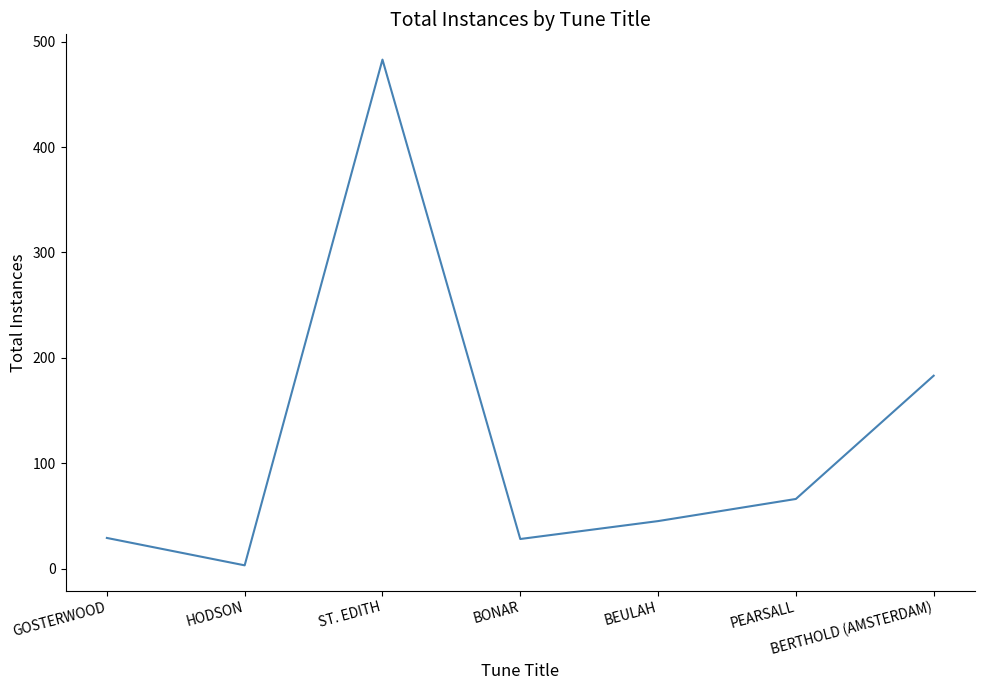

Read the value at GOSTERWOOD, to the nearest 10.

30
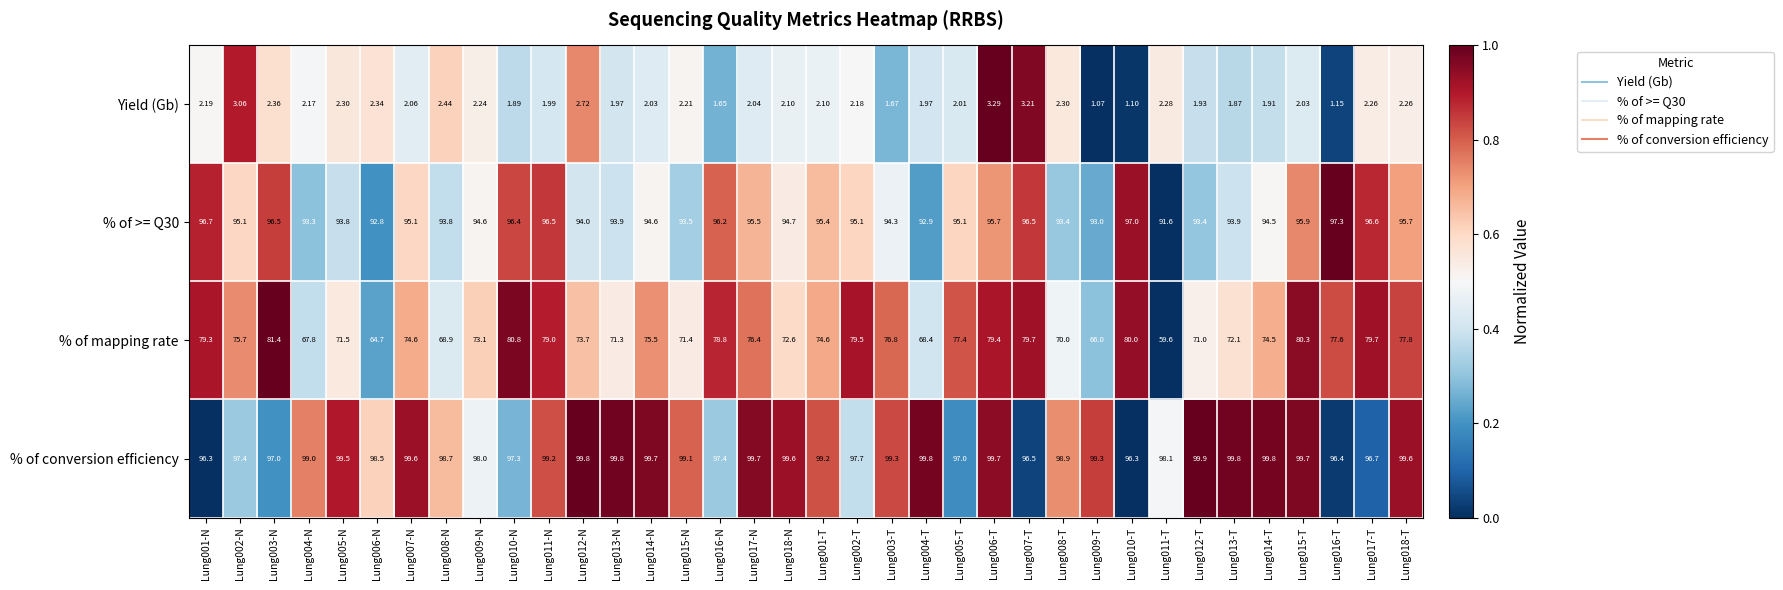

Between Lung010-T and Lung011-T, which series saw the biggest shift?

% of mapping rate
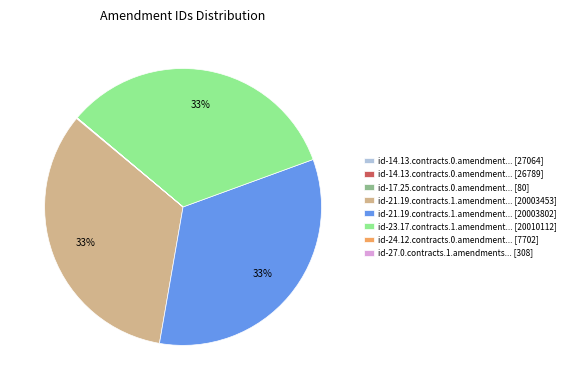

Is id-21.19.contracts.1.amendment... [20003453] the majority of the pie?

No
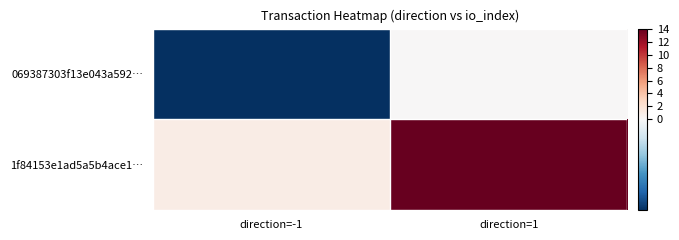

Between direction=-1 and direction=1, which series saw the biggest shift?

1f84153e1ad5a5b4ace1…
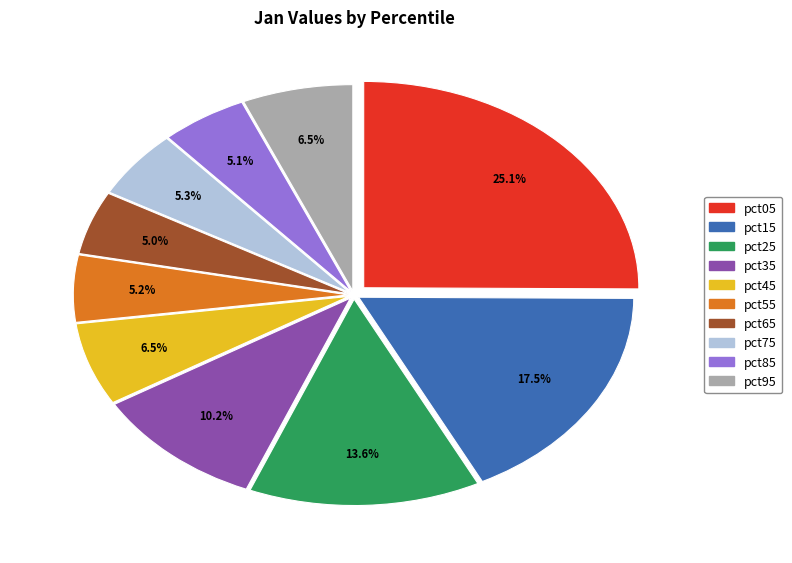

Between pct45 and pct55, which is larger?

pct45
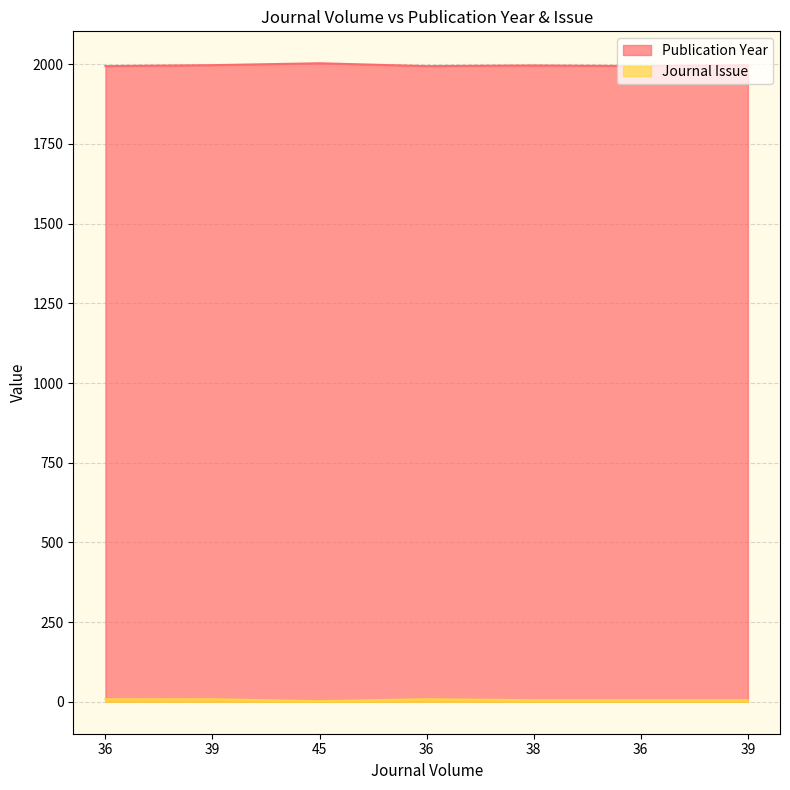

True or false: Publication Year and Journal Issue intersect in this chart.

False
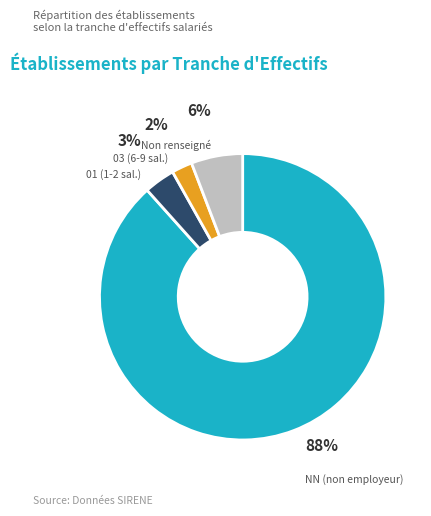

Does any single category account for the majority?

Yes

------------------------------------

• [EXERCISE INSTRUCTIONS] Retype the lines above exactly as they appear, leaving out the pictures.

• [RESULT BELOW]
Read the value at GOSTERWOOD, to the nearest 10.

30

Between Lung010-T and Lung011-T, which series saw the biggest shift?

% of mapping rate

Is id-21.19.contracts.1.amendment... [20003453] the majority of the pie?

No

Between direction=-1 and direction=1, which series saw the biggest shift?

1f84153e1ad5a5b4ace1…

Between pct45 and pct55, which is larger?

pct45

True or false: Publication Year and Journal Issue intersect in this chart.

False

Does any single category account for the majority?

Yes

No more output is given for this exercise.